The Visit II

/Short Horror Film / The Visit:Part 2 A Látogatás 2017 Part 2 (teljes

Ten years after M. Night Shyamalan’s chilling found-footage thriller The Visit, a long-awaited sequel arrives with The Visit II: Homecoming. While the first film shocked audiences with its sinister twist and unsettling depiction of familial trust gone wrong, the sequel expands on that concept with more emotional depth, psychological tension, and a darker sense of generational trauma.

Set five years after the events of the original, Homecoming follows a now-older Becca and Tyler, the siblings who narrowly escaped their murderous “grandparents.” Becca (now in her 20s) is an aspiring documentary filmmaker coping with PTSD, while Tyler struggles with trust and aggression. When they are contacted by a social worker about their estranged biological grandfather—a man presumed dead but recently discovered living in isolation—the siblings are reluctantly drawn back into the nightmare they thought they left behind.

Against their better judgment, they agree to film one last documentary—a personal journey to understand their family's buried history. But when they arrive at the secluded farmhouse in rural Pennsylvania, strange events begin to unfold. Their grandfather, seemingly lucid but deeply paranoid, warns them about “watchers in the walls.” At first, it feels like mental illness.
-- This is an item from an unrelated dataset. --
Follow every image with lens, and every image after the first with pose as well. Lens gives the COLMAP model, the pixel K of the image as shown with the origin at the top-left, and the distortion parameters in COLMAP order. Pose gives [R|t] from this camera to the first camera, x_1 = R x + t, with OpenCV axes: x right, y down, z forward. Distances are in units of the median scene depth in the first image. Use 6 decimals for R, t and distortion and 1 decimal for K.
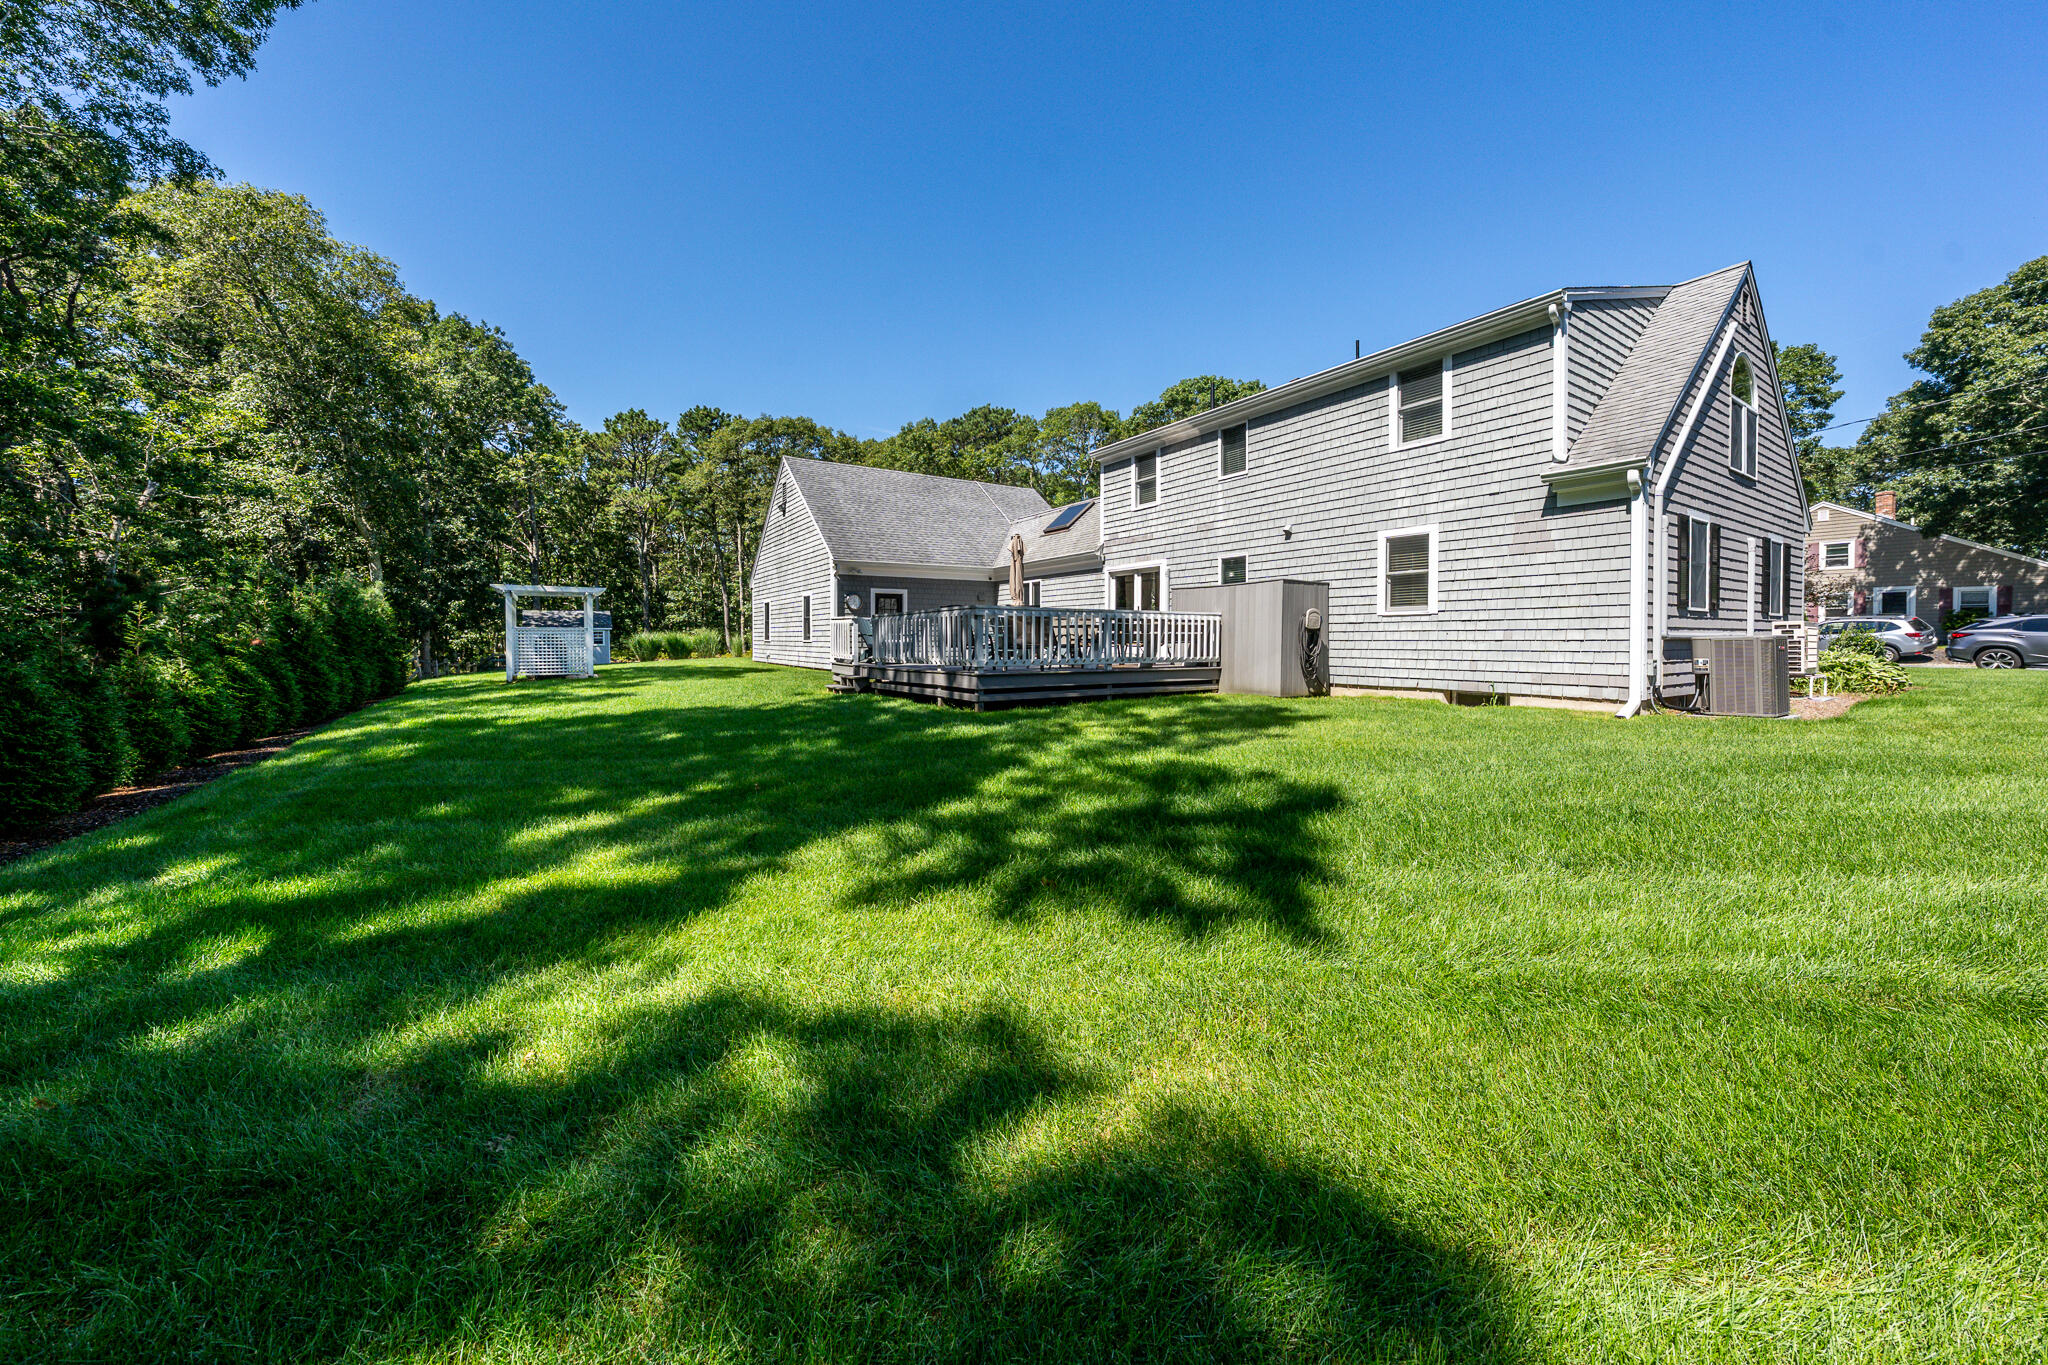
lens RADIAL K [[722.7, 0, 1042.5], [0, 722.7, 645.4], [0, 0, 1]] dist [-0.002994, 0.000346]
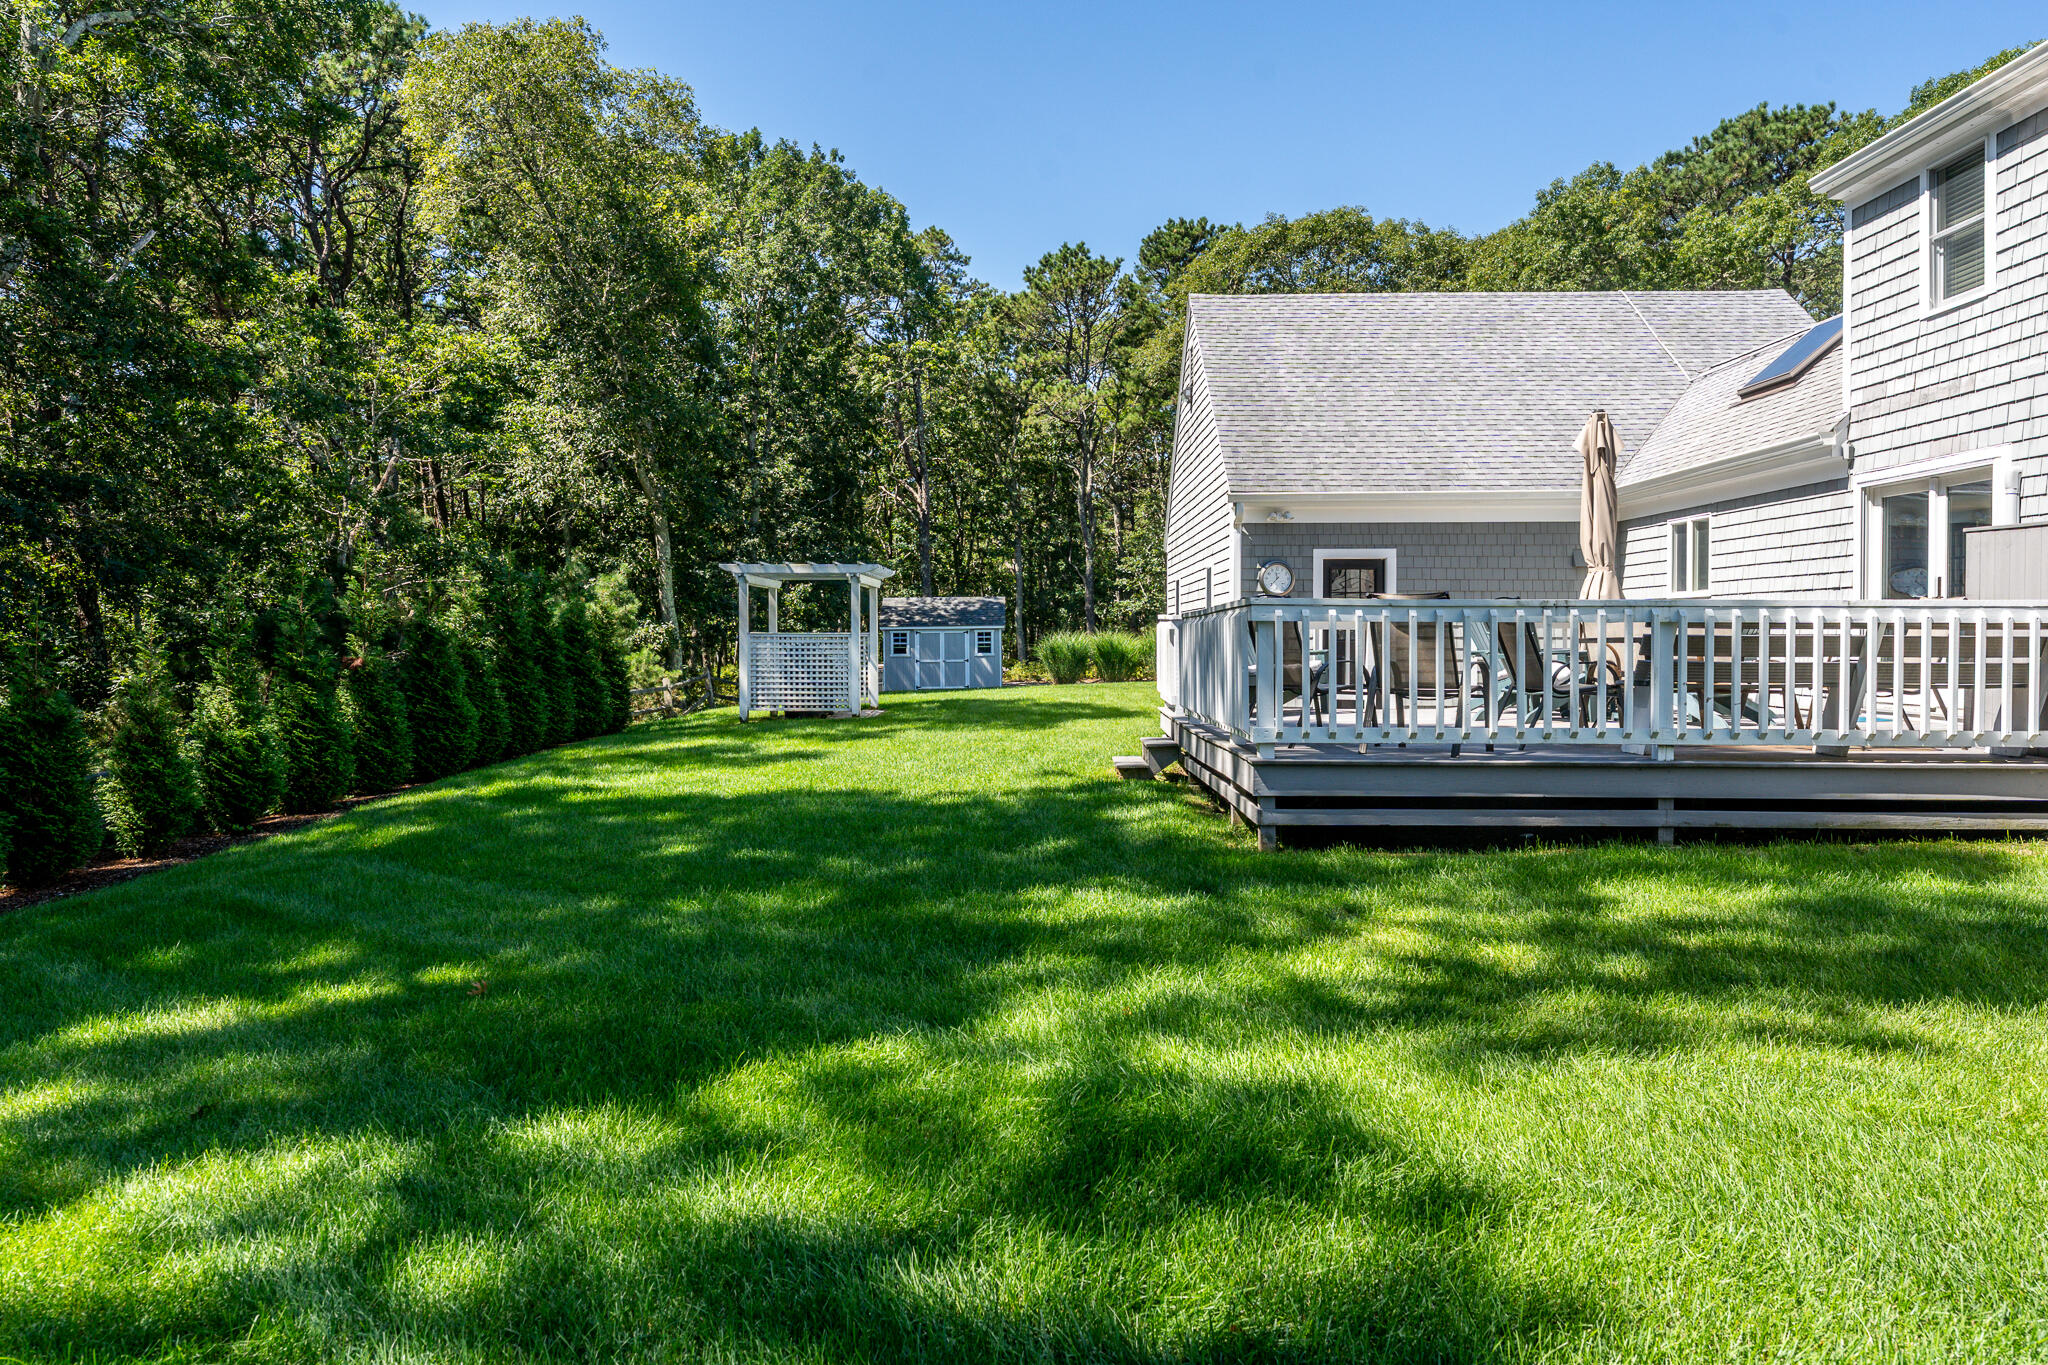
lens RADIAL K [[1430.4, 0, 1017.1], [0, 1430.4, 635.4], [0, 0, 1]] dist [0.009777, 0.003673]
pose [[0.818880, 0.001227, -0.573963, 0.156933], [-0.007515, 0.999935, -0.008585, -0.014126], [0.573916, 0.011344, 0.818836, 0.127290]]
Then the disappearances begin.

Director Shyamalan returns to his roots here, blending psychological horror with subtle supernatural undertones. Gone is the overt twist structure; instead, the dread builds slowly, echoing the mood of The Sixth Sense and Signs. Shaky handheld camerawork, dimly lit hallways, and eerie silence make the atmosphere deeply claustrophobic.

The Visit - Trailer #1 | IMDb

The film cleverly avoids repeating the original’s formula by shifting the theme. The Visit II focuses on the inheritance of trauma—both literal and metaphorical. Are Becca and Tyler simply victims, or is the madness in their blood? Is the grandfather’s terror a symptom—or a warning?

The final act delivers a slow-burn reveal involving a long-abandoned asylum, falsified identities, and the revelation that their grandfather may not be the only one living on the property. It’s less of a twist, more of a peeling back of layers—and it works.

While it doesn’t aim to terrify with jump scares, Homecoming delivers unsettling, quiet horror—the kind that lingers long after the credits roll. Olivia DeJonge and Ed Oxenbould reprise their roles with maturity, capturing the lasting effects of childhood trauma with nuance and restraint.